Pourquoi n'y avez-vous pas donné suite ? « Aucun
challenge ne m'a convaincu. Après le Stade, je voulais quelque chose
de vraiment motivant, qui donne envie d'aller à l'entraînement le
matin. A Reims, il y avait une pression stimulante que peu de clubs
de National auraient pu m'offrir. Ce n'était pas une question
d'argent ». Comment avez-vous vécu la rupture avec le
Stade ? « Même si je peux comprendre le choix de ne pas
me conserver, j'ai quand même eu du mal à l'accepter. Ca fait mal
mais c'est comme ça dans le monde pro. C'était remettre en cause ma
capacité à évoluer en L2. J'y ai pourtant joué pendant 10 ans. Je
n'avais jamais connu le National avant la descente avec Reims.
J'aurais pu alors jouer la sécurité en trouvant un autre club de L2.

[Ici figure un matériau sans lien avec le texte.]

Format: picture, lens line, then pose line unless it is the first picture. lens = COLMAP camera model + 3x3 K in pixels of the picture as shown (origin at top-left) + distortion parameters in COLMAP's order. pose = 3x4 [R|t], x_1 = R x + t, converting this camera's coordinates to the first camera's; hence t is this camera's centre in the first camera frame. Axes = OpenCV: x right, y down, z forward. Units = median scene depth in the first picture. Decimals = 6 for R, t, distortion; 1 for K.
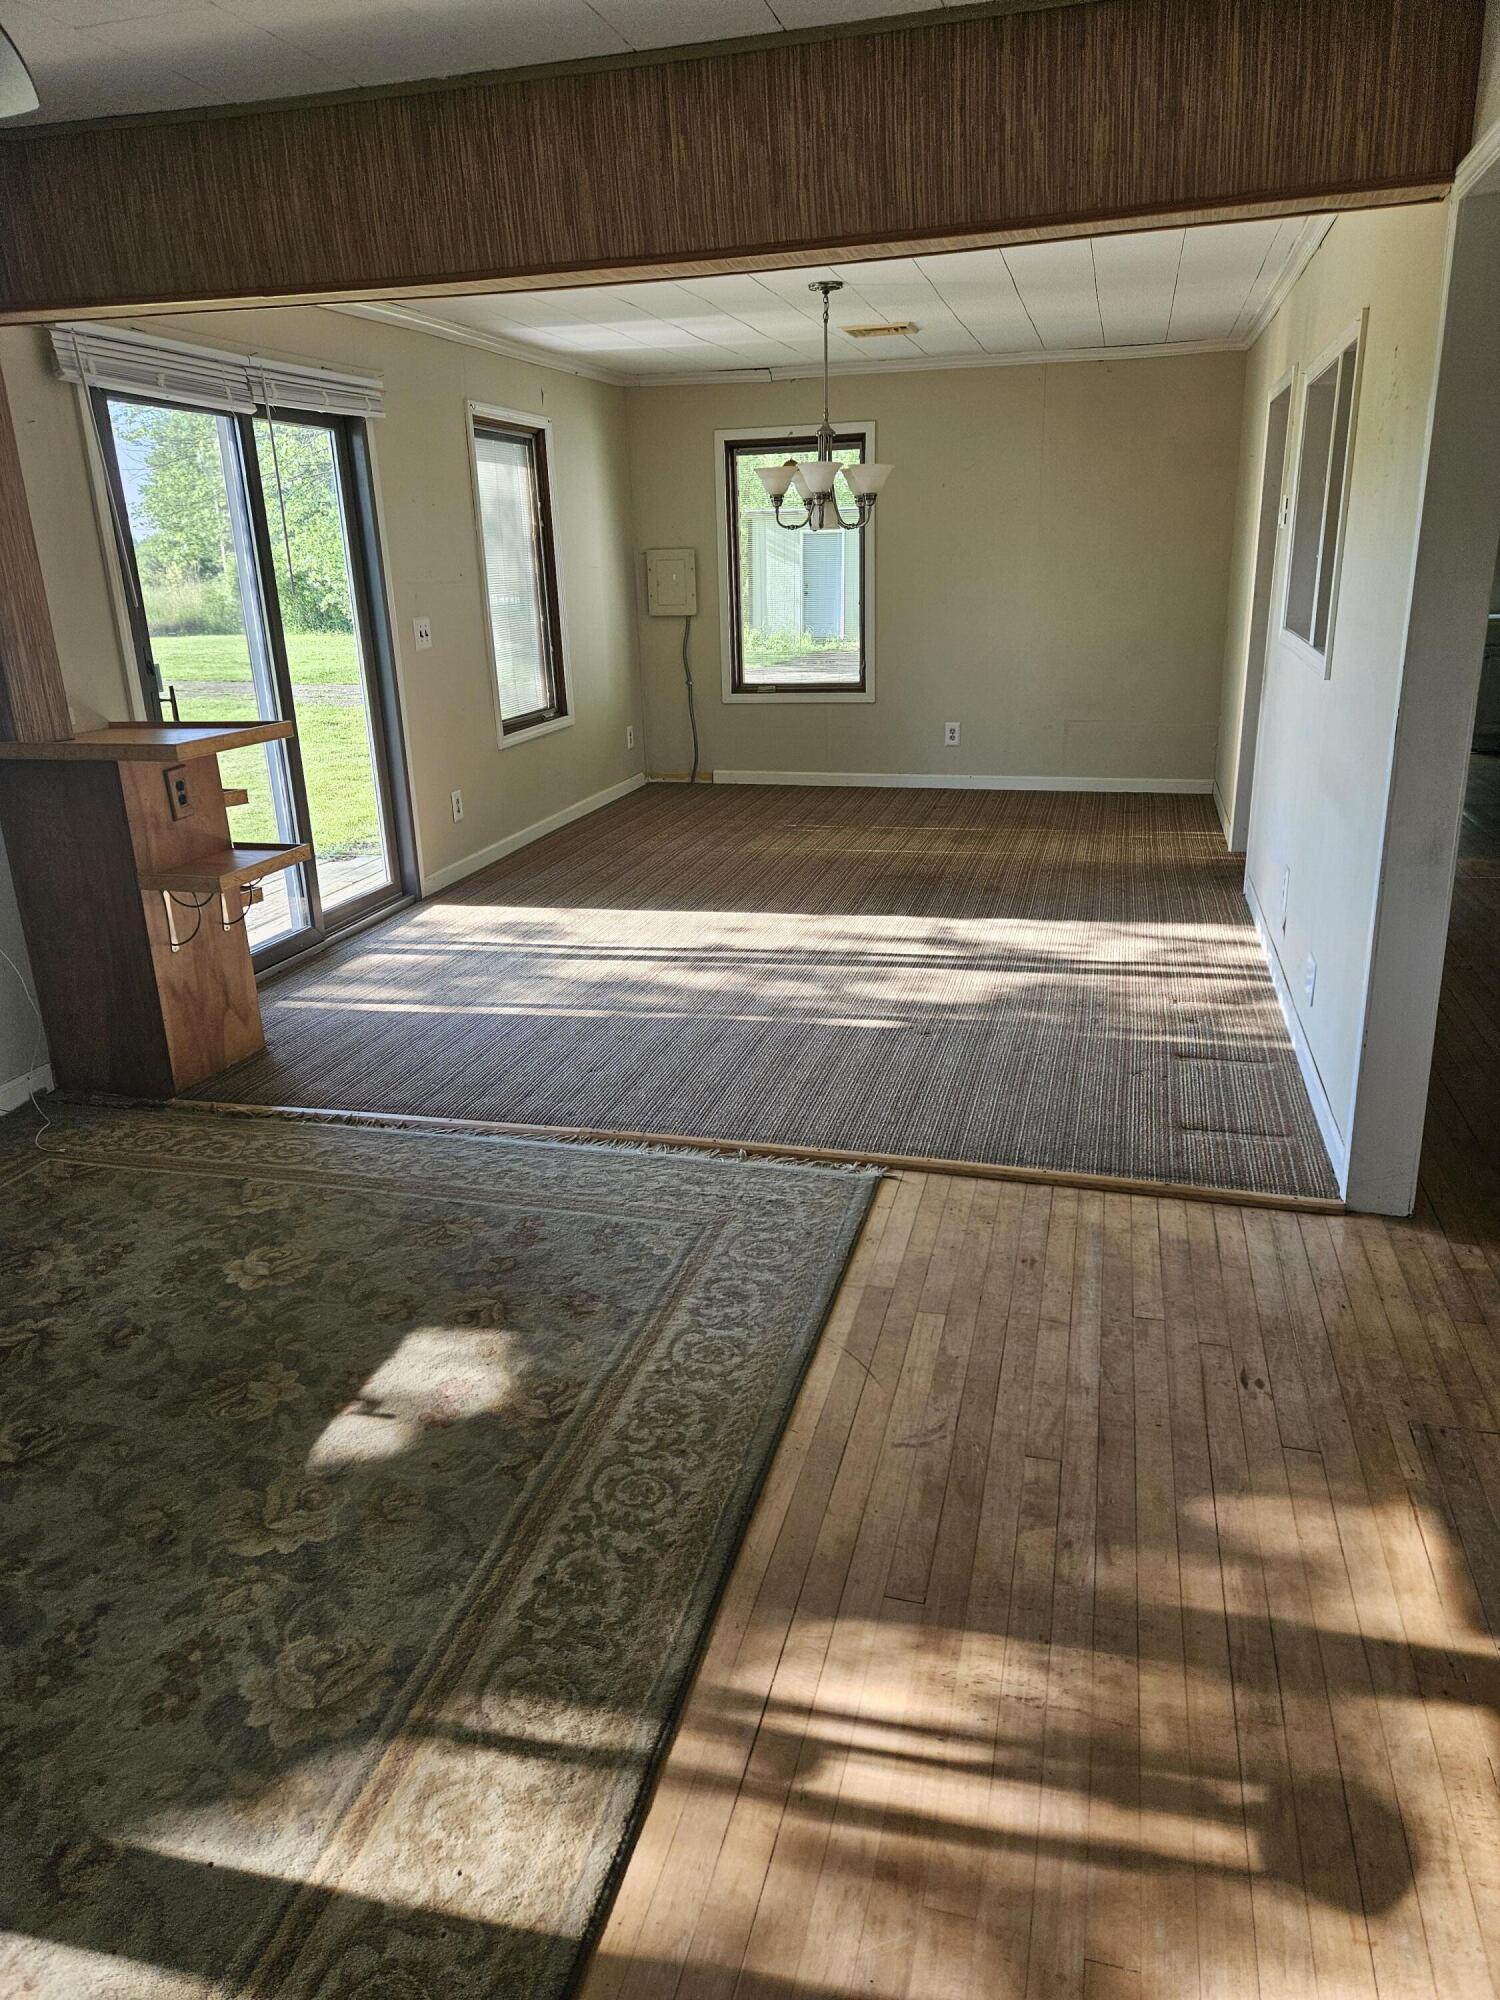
lens RADIAL K [[1311.3, 0, 741.3], [0, 1311.3, 982.2], [0, 0, 1]] dist [0.054230, -0.007820]
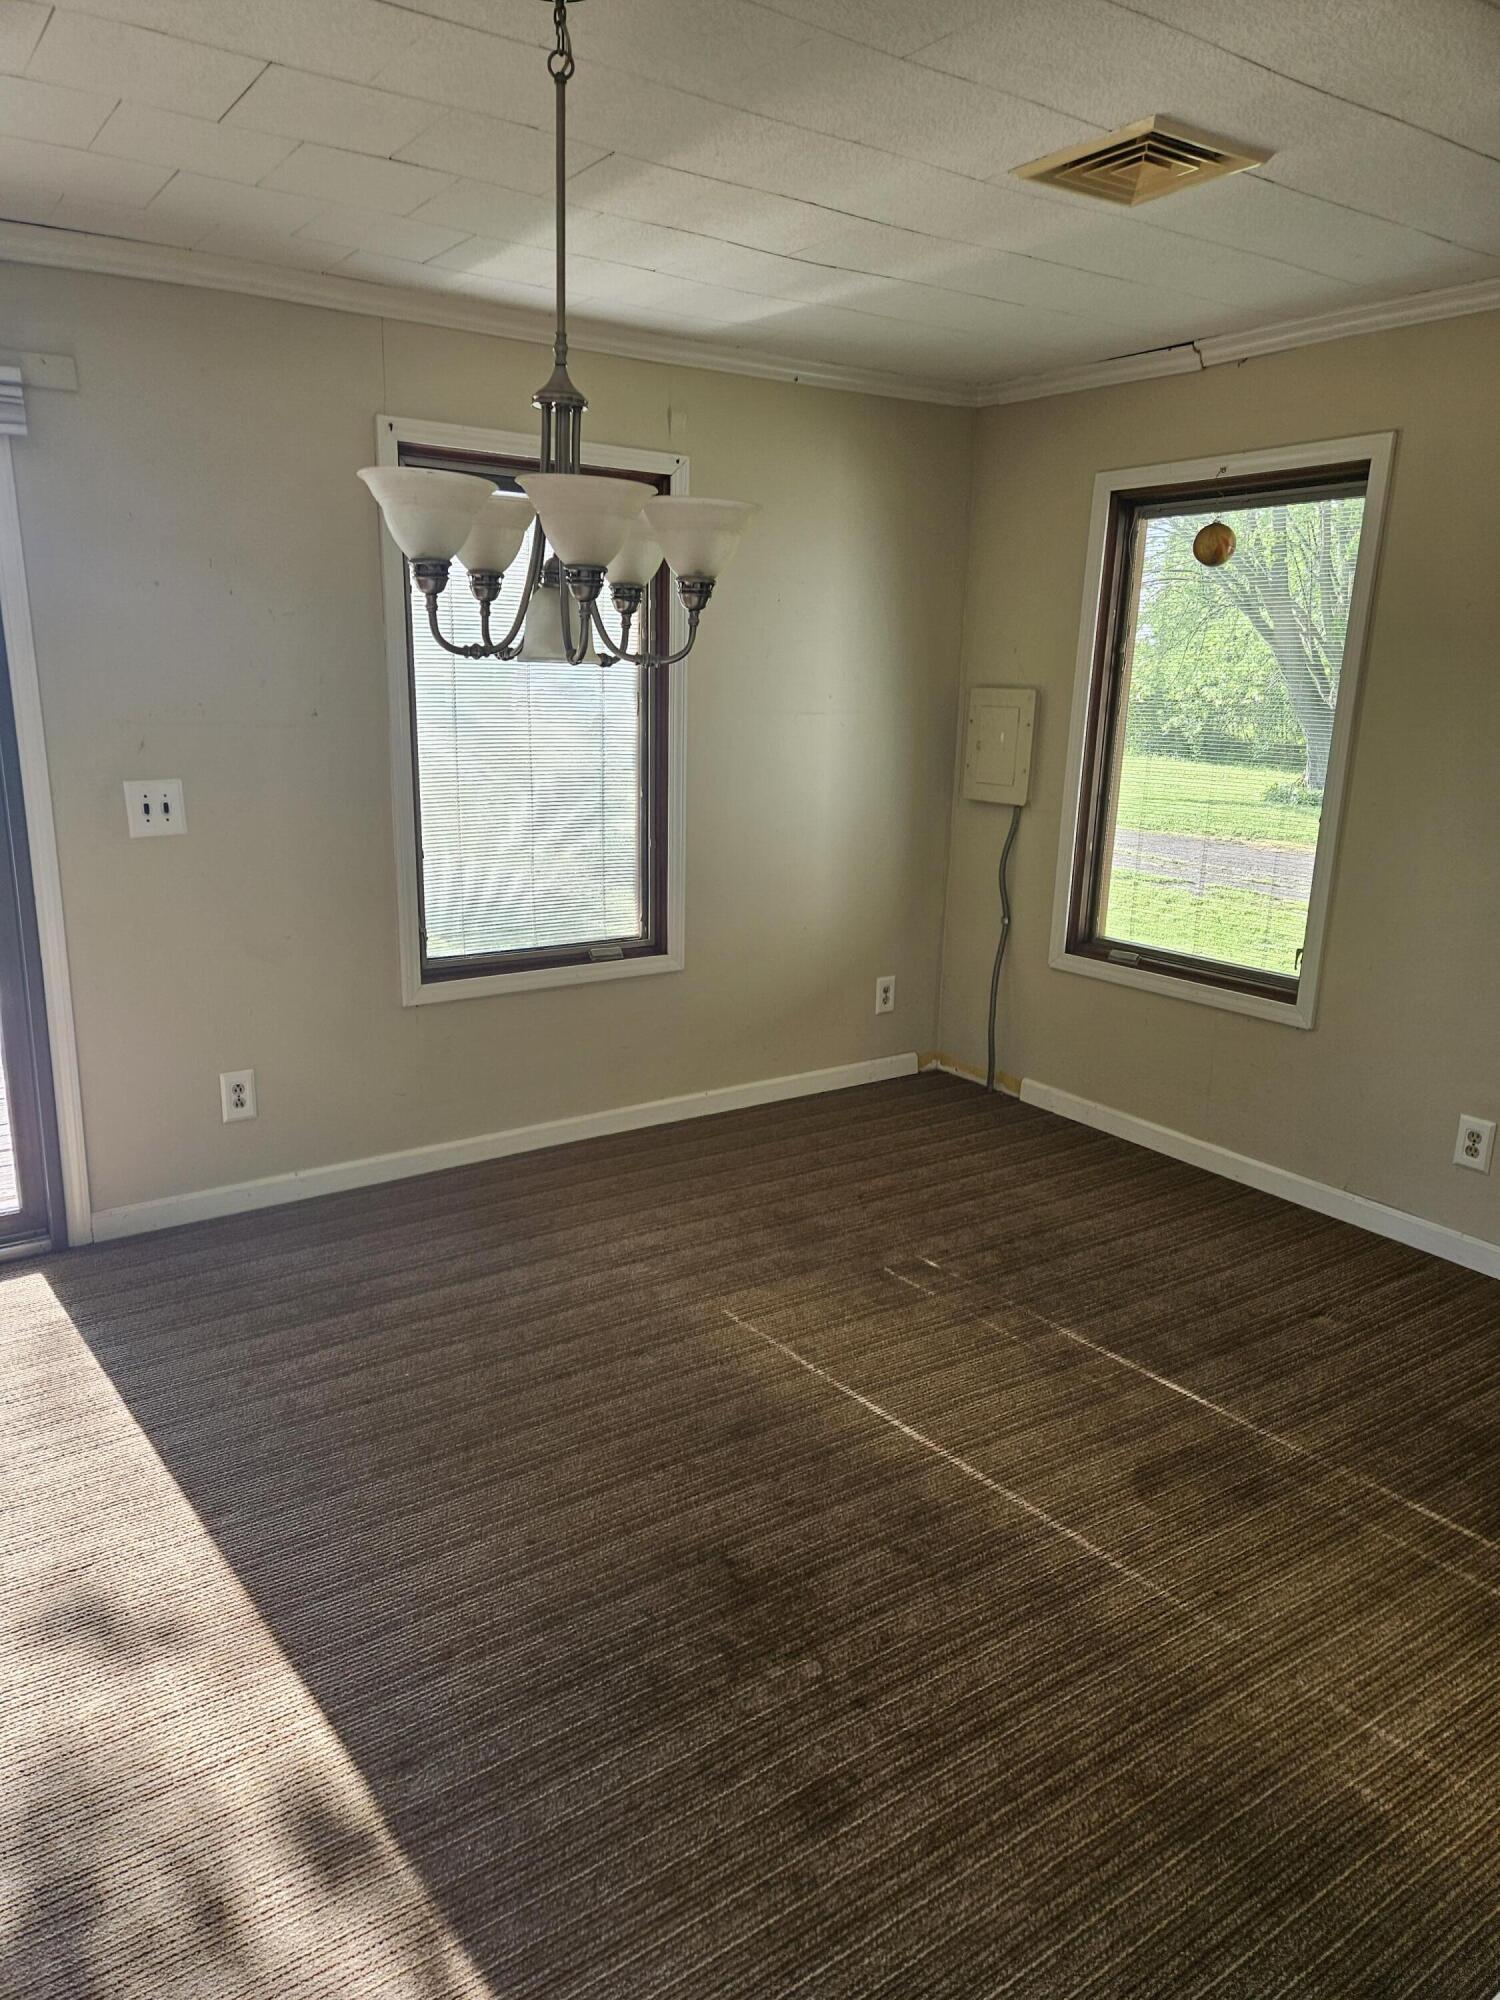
lens RADIAL K [[1311.3, 0, 742.2], [0, 1311.3, 1001.6], [0, 0, 1]] dist [0.054230, -0.007820]
pose [[0.762186, 0.199649, -0.615803, 0.438059], [-0.240183, 0.970572, 0.017391, -0.340961], [0.601153, 0.134650, 0.787708, 0.954708]]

Mais je ne regrette pas mon choix. J'ai vécu de grosses émotions que
ce soit lors de la descente ou de la remontée que je n'aurais
peut-être pas connues ailleurs ». La blessure qui vous a
éloigné des terrains pendant plusieurs mois au milieu de la saison a
peut-être pesé dans la décision. « J'ai l'impression qu'on
m'a jugé sur les deux derniers mois de la saison. En oubliant trop
vite les cinq premiers où cela s'était très bien passé. Je pense
avoir fait preuve de professionnalisme et de courage pour revenir
après cette grave blessure (fracture du plateau tibial avec rupture
partielle des ligaments croisés postérieurs, juste avant la
trêve). J'ai bossé seul dans mon coin pendant trois mois pour
pouvoir revenir et aider le club à atteindre son objectif de la
montée. Et je pense que j'aurais pu jouer un rôle en L2 cette
saison, pas forcément comme titulaire indiscutable. Dans ma carrière
je me suis toujours senti en danger et c'est finalement l'année où
je m'y attendais le moins que ça m'est tombé dessus alors que je
pensais qu'il y avait des contrats moraux ». Avez-vous
assisté à des matches du Stade ? « J'ai dit ce que
j'avais à dire aux gens. Je peux y retourner sans problème. J'ai
assisté à plusieurs rencontres. Même si le Stade connaît une période
difficile, je lui souhaite de se maintenir. Cela va se jouer au
mental dans ce championnat serré, plus difficile qu'il y a deux
ans ». Comment s'est passée votre première sortie aux
Lilas ? « Nous avons été battus par une grosse équipe
qui a d'ailleurs confirmé en sortant Sannois en Coupe la semaine
suivante. Et pourtant nous aurions pu gagner, au moins partager les
points. Cela confirme qu'Epernay possède un bon potentiel. Au niveau
personnel, après plus de quatre mois sans compétition, ce fut assez
difficile dans l'engagement et le rythme. Cela devrait aller mieux
face à Arras mais il me faudra trois ou quatre matches pour être
vraiment bien ». Recueilli par Ch.H.